Their lack of anything approaching a critical bent, however, is not their principal handicap in confronting and understanding the supreme work of literature in history. That is their total inability to read and understand the thing called “poetry.” If atheists and their skeptical brethren could (or would) bring to their reading of the Bible the intellectual seriousness, attention, rigor, and above all humility that conscientious literary critics (and some college professors) apply to their reading of the monuments of world literature—the epics, the dramas, the double-decker novels—they might be able to form a true impression of the literally Divine Work they dismiss as nothing more than the most elaborate hoax ever perpetrated on the human race.
The fact is that unbelievers, including those who do not wish to believe, read (if they read them at all) the 73 books of the Bible as if it were a vast, assertive, and tendentious catechism, the burden of which is “This is what I believe—and what you too must believe, down to last dotted ‘i’ and crossed ‘t,’ on pain of eternal Hell-fire.” Needless to say, that is not how anyone should approach the Good Book, whether on the first reading of it, or the hundredth.
“Take it and read….” But read it as the inspired work of the supreme Poet and Dramatist, in the same way (to begin with, at least) that one reads the plays of Shakespeare. To be appreciated at first for its poetic and literary merits, the beauty of its language, its high drama, and its characters who are instantly recognizable and humanly convincing figures, as true to life as their motives and their actions.

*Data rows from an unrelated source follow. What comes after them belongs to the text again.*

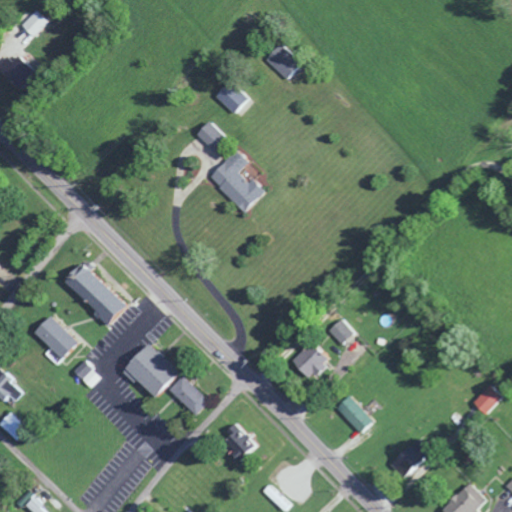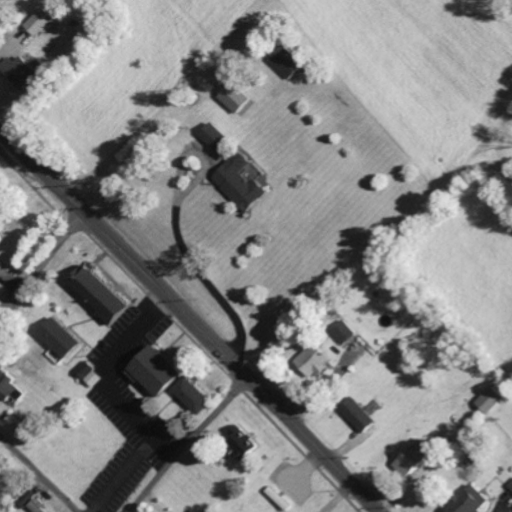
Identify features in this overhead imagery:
building: (42, 22)
building: (292, 62)
building: (21, 69)
building: (240, 96)
building: (221, 136)
building: (245, 181)
road: (177, 226)
building: (2, 263)
road: (39, 263)
road: (378, 288)
building: (105, 294)
building: (105, 294)
road: (188, 321)
building: (341, 331)
building: (63, 336)
building: (63, 337)
building: (310, 360)
building: (172, 377)
building: (172, 378)
road: (113, 380)
building: (13, 386)
building: (487, 399)
building: (353, 413)
building: (20, 426)
building: (248, 441)
road: (185, 443)
building: (406, 459)
road: (38, 473)
building: (510, 485)
building: (464, 500)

The fact that poetry has dwindled almost to the vanishing point over the last century as the audience for it has shrunk to a tiny audience of academics and fellow poets (also mostly academics) has made popular poetic appreciation and comprehension a thing of the past, in parallel with the ability to read and understand literature, imaginative and otherwise, as anything more than a political statement and as social or socio-political propaganda.
A sophisticated reader, by contrast, and one who is open moreover to the possibility that the Bible is what it purports to be, should have no trouble perceiving the transcendent truth behind the people and the events recorded in the Gospels, in particular those leading up to the Passion. Christ’s fate is humanly, as well as supernaturally, inevitable from the beginning of His public ministry down to the Crucifixion; it is the way of the world, always has been, and always will be for people who assume the role that He took upon Himself for three years. So are the actions of those who doubt Him and of His persecutors. The Gospels, indeed, amount to one lengthy and overwhelming “shock of recognition,” that of the reality of the human race and the world. With a little help from the Holy Spirit, Faith should follow the literate, sincere, and unprejudiced reader of the Bible as surely as the day follows the night.
T.S. Eliot, with notable egocentricity, once remarked that people should be prepared to devote to understanding and appreciating a poem by him the time and rigorous attention that a barrister spends on preparing a brief. While the meaning of the Bible is humanly inexhaustible, one need not devote to grasping it the degree of technical attention that Eliot claimed for his poetry, the Lord having revealed to His little ones the same message He revealed to the learned and powerful.
That He did so is itself a minor miracle. Who, after all—what human agency—could have made up the Christian religion out of his own head, as G.K. Chesterton asked? The answer is, “No one;” nor could anyone, man or woman including the saints of either sex, have imagined in advance the truths to be discovered there.